Document segment below:

Summary. The paper introduces Energy-Gated Attention (EGA), which gates value aggregation via a learned linear projection on key embeddings to capture token salience, and Morlet Positional Encoding (MoPE), which replaces sinusoidal encodings with learned Gaussian-windowed Morlet wavelets for scale-selective positional influence. On TinyShakespeare at ≤6M parameters, EGA alone yields +0.092 validation loss improvement, MoPE alone -0.032, and the combination +0.119 (exceeding the sum), observed across two runs; ablations show learned components outperform structured spectral priors, supporting the claim that salience and locality biases are complementary.

Significance. If the superadditivity is robust, the result would indicate that energy-based selection and adaptive wavelet locality address distinct gaps in standard attention, providing a concrete example of how targeted inductive biases can interact positively. The small-scale empirical demonstration and explicit note that larger multi-seed validation is needed are appropriately cautious; the work supplies initial evidence for complementarity but does not yet establish generality.

major comments (1)

[Abstract] Abstract: the headline superadditivity result (+0.119 exceeding the sum of +0.092 and -0.032) is reported from two single-seed runs with no standard deviations, confidence intervals, or statistical test for the interaction term. At this scale, optimizer and initialization variance commonly produce loss differences of several hundredths; without replication or significance assessment the central claim that the components are complementary rather than reflecting sampling fluctuation cannot be evaluated.

minor comments (1)

[Abstract] The reference to a 'Phase 1-3 baseline' in the abstract is not defined in the provided summary; a brief description of what this baseline consists of would aid readability.

Simulated Author's Rebuttal

1 responses · 0 unresolved

We thank the referee for highlighting the need for greater statistical caution in presenting the superadditivity result. We agree that the current reporting from two runs without variance measures or tests limits the strength of the complementarity claim, and we will revise the abstract to reflect this more accurately while preserving the manuscript's existing acknowledgment of its small-scale, preliminary scope.

read point-by-point responses

Referee: [Abstract] Abstract: the headline superadditivity result (+0.119 exceeding the sum of +0.092 and -0.032) is reported from two single-seed runs with no standard deviations, confidence intervals, or statistical test for the interaction term. At this scale, optimizer and initialization variance commonly produce loss differences of several hundredths; without replication or significance assessment the central claim that the components are complementary rather than reflecting sampling fluctuation cannot be evaluated.

End of Document segment.
Data to examine below:

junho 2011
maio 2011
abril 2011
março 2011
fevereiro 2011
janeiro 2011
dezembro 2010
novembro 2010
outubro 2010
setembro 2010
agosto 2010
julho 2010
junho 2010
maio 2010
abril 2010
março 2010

End of Data to examine.

▶ _Description of the task_: Pick up the review of the Energy-Gated Attention paper right after its last sentence and keep writing it.

▶ _Exercise result_:
Authors: We agree that the absence of standard deviations, confidence intervals, or an interaction test means the superadditivity cannot be statistically distinguished from run-to-run variance at this scale. The manuscript already notes that results are from two independent training runs and states that larger-scale multi-seed validation is the most important future direction. We will revise the abstract to explicitly qualify the +0.119 figure as observed across two runs, remove any implication of confirmed complementarity, and frame the finding as initial evidence consistent with the hypothesis rather than a demonstrated interaction. This change directly addresses the referee's concern. revision: yes

Circularity Check

0 steps flagged

No circularity; central claim is direct empirical measurement

full rationale

The paper presents no derivation chain or equations that reduce its claimed superadditivity (+0.119 validation loss) to fitted parameters or self-citations. The result is stated as an observed difference in held-out validation loss across two training runs on TinyShakespeare. No self-definitional steps, fitted-input predictions, uniqueness theorems, or ansatzes appear in the provided text. The empirical measurements stand as independent observations against external benchmarks (standard attention baseline), satisfying the criteria for a self-contained non-circular finding.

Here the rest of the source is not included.